• **Work to be completed**
For this exercise, write out exactly the lines from the line containing "Endpoint to get" through the last line of the records, and no other lines.

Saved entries
==============================
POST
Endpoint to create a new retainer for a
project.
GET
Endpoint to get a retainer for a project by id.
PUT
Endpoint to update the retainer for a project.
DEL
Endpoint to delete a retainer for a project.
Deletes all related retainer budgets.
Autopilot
==============================
• **Solution to this problem**
Endpoint to get a retainer for a project by id.
PUT
Endpoint to update the retainer for a project.
DEL
Endpoint to delete a retainer for a project.
Deletes all related retainer budgets.
Autopilot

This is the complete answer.